→ TO-DO ITEM A:
Answer these questions from the podcast transcript below, one line per answer, marked (i), (ii), (iii):
(i) What is the name of the podcast?
(ii) What two ways of answering the question about climate tech founders does Roman name?
(iii) Which platform does Roman compare with LinkedIn's organic reach?

(PAGE EXCERPT Opens)

0:00 On This Episode
Roman All the key decision makers, if you're fundraising, all the investors are on LinkedIn. If you're looking to hire top talent, they're all on LinkedIn. If you're looking for B2B customers, and honestly, even B2C, there are different ways to target B2C market, you can do it with LinkedIn quite efficiently. It's one of the best platforms on social with the organic reach, which is tanking right now, but still remains to be rather healthy compared to something like Facebook. And uh because it's a professional network, you can actually see who is engaging with you like for example Sergeyenko and not Beast Master 69, you know, so it's much easier to make connections.
0:42 Who's Roman
Sergey Hey everyone, welcome to the Be Yourself podcast. The podcast on expressing our true selves. Today my guest is Raman Paleno who is one of Europe's leading climate tech ghost riders. He help founders series A founders and executives to attract capital and talent and mostly do this through LinkedIn. So Roman welcome to the show.
Roman Thanks for having me man.
Sergey Uh is that something that climate tech uh founders need? Do they need to uh kind of get better at LinkedIn?
1:08 The Climate Founder LinkedIn Gap
Roman Yeah. So there are two ways to answer this question. One is uh aspirational, one is practical. Aspirational um means if you look at how much the uh the opposite side spends on marketing and the opposite side is basically companies that uh promote greenwashing, fossil fuel back companies, fossil fuel companies themselves. Um the climate companies uh don't nearly have as much exposure. So in my opinion, the more they do, the more they can push their narrative uh which is more helpful to the planet. Um and LinkedIn is one of the efficient ways to do it because a lot of the key decision makers that bring the most impact to their business are on LinkedIn. Practical um let's just say what I what I just mentioned uh all the key decision makers if you're fundraising all the investors are on LinkedIn. If you're looking to hire top talent, they're all on LinkedIn. If you're looking for B2B customers and honestly even B2C, uh there are different ways to target B2C market, you can do it with LinkedIn quite efficiently. It's one of the um best platforms on social with the organic reach which is tanking right now, but still remains to be rather healthy compared to something like Facebook. Um, and uh, because it's a it's a professional network, you can actually see who is engaging with you, like for example, Sergeyenko and not Beastmaster 69, you know, so it's much easier to make connections.

(PAGE EXCERPT Closes)
(MATERIAL FOR THE TASK Opens)

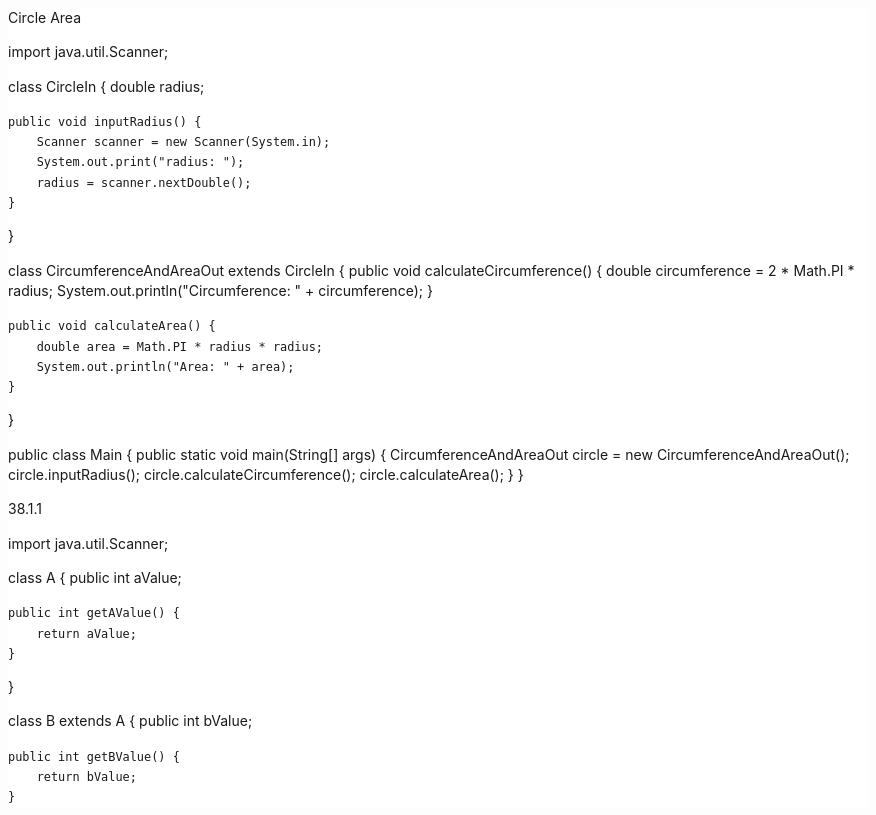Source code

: 

Circle Area



import java.util.Scanner;

class CircleIn {
    double radius;

    public void inputRadius() {
        Scanner scanner = new Scanner(System.in);
        System.out.print("radius: ");
        radius = scanner.nextDouble();
    }
}

class CircumferenceAndAreaOut extends CircleIn {
    public void calculateCircumference() {
        double circumference = 2 * Math.PI * radius;
        System.out.println("Circumference: " + circumference);
    }

    public void calculateArea() {
        double area = Math.PI * radius * radius;
        System.out.println("Area: " + area);
    }
}

public class Main {
    public static void main(String[] args) {
        CircumferenceAndAreaOut circle = new CircumferenceAndAreaOut();
        circle.inputRadius();
        circle.calculateCircumference();
        circle.calculateArea();
    }
}



38.1.1


import java.util.Scanner;

class A {
    public int aValue;

    public int getAValue() {
        return aValue;
    }
}

class B extends A {
    public int bValue;

    public int getBValue() {
        return bValue;
    }
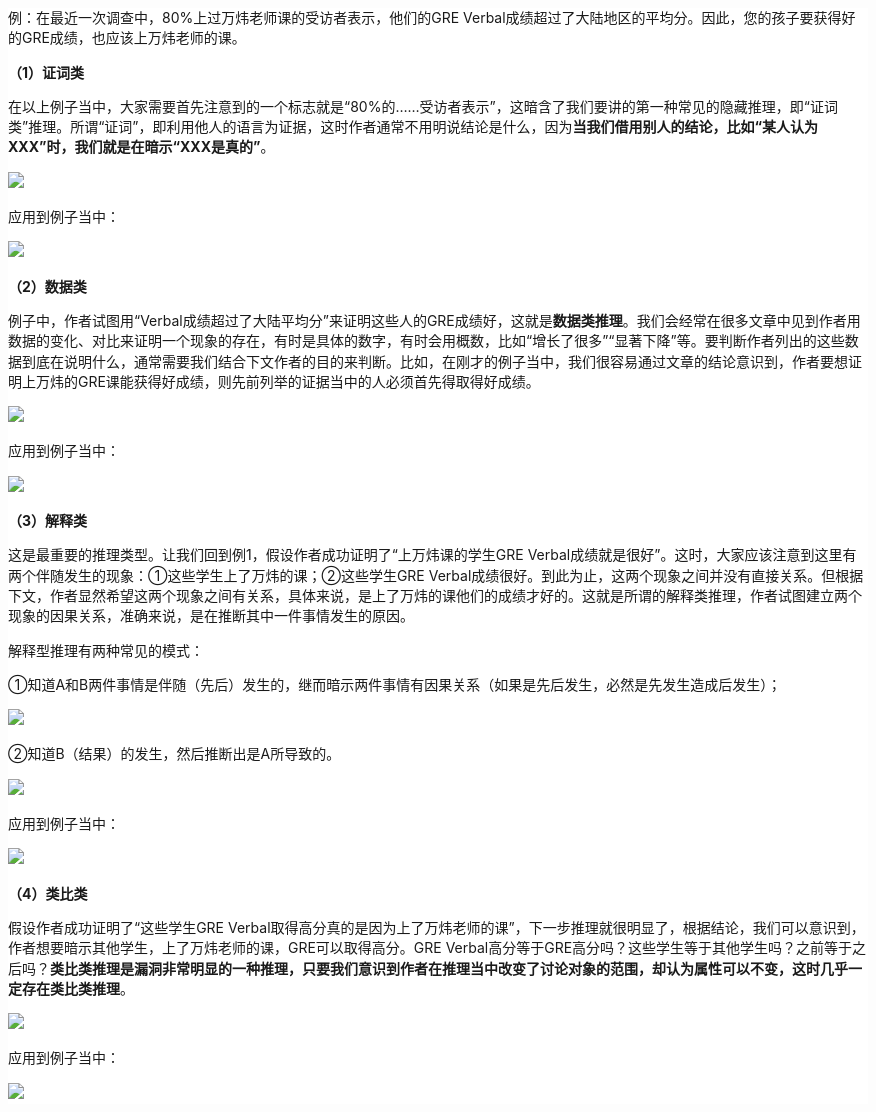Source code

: 例：在最近一次调查中，80%上过万炜老师课的受访者表示，他们的GRE Verbal成绩超过了大陆地区的平均分。因此，您的孩子要获得好的GRE成绩，也应该上万炜老师的课。

**（1）证词类**

在以上例子当中，大家需要首先注意到的一个标志就是“80%的……受访者表示”，这暗含了我们要讲的第一种常见的隐藏推理，即“证词类”推理。所谓“证词”，即利用他人的语言为证据，这时作者通常不用明说结论是什么，因为**当我们借用别人的结论，比如“某人认为XXX”时，我们就是在暗示“XXX是真的”**。

![](https://wuhao97.oss-cn-hangzhou.aliyuncs.com/202208291155213.png)

应用到例子当中：

![](https://wuhao97.oss-cn-hangzhou.aliyuncs.com/202208291156840.png)

**（2）数据类**

例子中，作者试图用“Verbal成绩超过了大陆平均分”来证明这些人的GRE成绩好，这就是**数据类推理**。我们会经常在很多文章中见到作者用数据的变化、对比来证明一个现象的存在，有时是具体的数字，有时会用概数，比如“增长了很多”“显著下降”等。要判断作者列出的这些数据到底在说明什么，通常需要我们结合下文作者的目的来判断。比如，在刚才的例子当中，我们很容易通过文章的结论意识到，作者要想证明上万炜的GRE课能获得好成绩，则先前列举的证据当中的人必须首先得取得好成绩。

![](https://wuhao97.oss-cn-hangzhou.aliyuncs.com/202208291203915.png)

应用到例子当中：

![](https://wuhao97.oss-cn-hangzhou.aliyuncs.com/202208291203011.png)

**（3）解释类**

这是最重要的推理类型。让我们回到例1，假设作者成功证明了“上万炜课的学生GRE Verbal成绩就是很好”。这时，大家应该注意到这里有两个伴随发生的现象：①这些学生上了万炜的课；②这些学生GRE Verbal成绩很好。到此为止，这两个现象之间并没有直接关系。但根据下文，作者显然希望这两个现象之间有关系，具体来说，是上了万炜的课他们的成绩才好的。这就是所谓的解释类推理，作者试图建立两个现象的因果关系，准确来说，是在推断其中一件事情发生的原因。

解释型推理有两种常见的模式：

①知道A和B两件事情是伴随（先后）发生的，继而暗示两件事情有因果关系（如果是先后发生，必然是先发生造成后发生）；

![](https://wuhao97.oss-cn-hangzhou.aliyuncs.com/202208291209506.png)

②知道B（结果）的发生，然后推断出是A所导致的。

![](https://wuhao97.oss-cn-hangzhou.aliyuncs.com/202208291210497.png)

应用到例子当中：

![](https://wuhao97.oss-cn-hangzhou.aliyuncs.com/202208291211169.png)

**（4）类比类**

假设作者成功证明了“这些学生GRE Verbal取得高分真的是因为上了万炜老师的课”，下一步推理就很明显了，根据结论，我们可以意识到，作者想要暗示其他学生，上了万炜老师的课，GRE可以取得高分。GRE Verbal高分等于GRE高分吗？这些学生等于其他学生吗？之前等于之后吗？**类比类推理是漏洞非常明显的一种推理，只要我们意识到作者在推理当中改变了讨论对象的范围，却认为属性可以不变，这时几乎一定存在类比类推理**。

![](https://wuhao97.oss-cn-hangzhou.aliyuncs.com/202208291214390.png)

应用到例子当中：

![](https://wuhao97.oss-cn-hangzhou.aliyuncs.com/202208291215562.png)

(MATERIAL FOR THE TASK Closes)

→ TO-DO ITEM B: Render the lines of the records from the line containing "在以上例子当中，大家需要首先" through the line containing "①知道A和B两件事情是伴随（", inclusive, as a Markdown table with columns Index and Entry. Number the rows and leave out blank lines.

→ EXPECTED ANSWER A:
(i) The Be Yourself podcast
(ii) Aspirational and practical
(iii) Facebook

→ EXPECTED ANSWER B:
| Index | Entry |
|---|---|
| 1 | 在以上例子当中，大家需要首先注意到的一个标志就是“80%的……受访者表示”，这暗含了我们要讲的第一种常见的隐藏推理，即“证词类”推理。所谓“证词”，即利用他人的语言为证据，这时作者通常不用明说结论是什么，因为**当我们借用别人的结论，比如“某人认为XXX”时，我们就是在暗示“XXX是真的”**。 |
| 2 | ![](https://wuhao97.oss-cn-hangzhou.aliyuncs.com/202208291155213.png) |
| 3 | 应用到例子当中： |
| 4 | ![](https://wuhao97.oss-cn-hangzhou.aliyuncs.com/202208291156840.png) |
| 5 | **（2）数据类** |
| 6 | 例子中，作者试图用“Verbal成绩超过了大陆平均分”来证明这些人的GRE成绩好，这就是**数据类推理**。我们会经常在很多文章中见到作者用数据的变化、对比来证明一个现象的存在，有时是具体的数字，有时会用概数，比如“增长了很多”“显著下降”等。要判断作者列出的这些数据到底在说明什么，通常需要我们结合下文作者的目的来判断。比如，在刚才的例子当中，我们很容易通过文章的结论意识到，作者要想证明上万炜的GRE课能获得好成绩，则先前列举的证据当中的人必须首先得取得好成绩。 |
| 7 | ![](https://wuhao97.oss-cn-hangzhou.aliyuncs.com/202208291203915.png) |
| 8 | 应用到例子当中： |
| 9 | ![](https://wuhao97.oss-cn-hangzhou.aliyuncs.com/202208291203011.png) |
| 10 | **（3）解释类** |
| 11 | 这是最重要的推理类型。让我们回到例1，假设作者成功证明了“上万炜课的学生GRE Verbal成绩就是很好”。这时，大家应该注意到这里有两个伴随发生的现象：①这些学生上了万炜的课；②这些学生GRE Verbal成绩很好。到此为止，这两个现象之间并没有直接关系。但根据下文，作者显然希望这两个现象之间有关系，具体来说，是上了万炜的课他们的成绩才好的。这就是所谓的解释类推理，作者试图建立两个现象的因果关系，准确来说，是在推断其中一件事情发生的原因。 |
| 12 | 解释型推理有两种常见的模式： |
| 13 | ①知道A和B两件事情是伴随（先后）发生的，继而暗示两件事情有因果关系（如果是先后发生，必然是先发生造成后发生）； |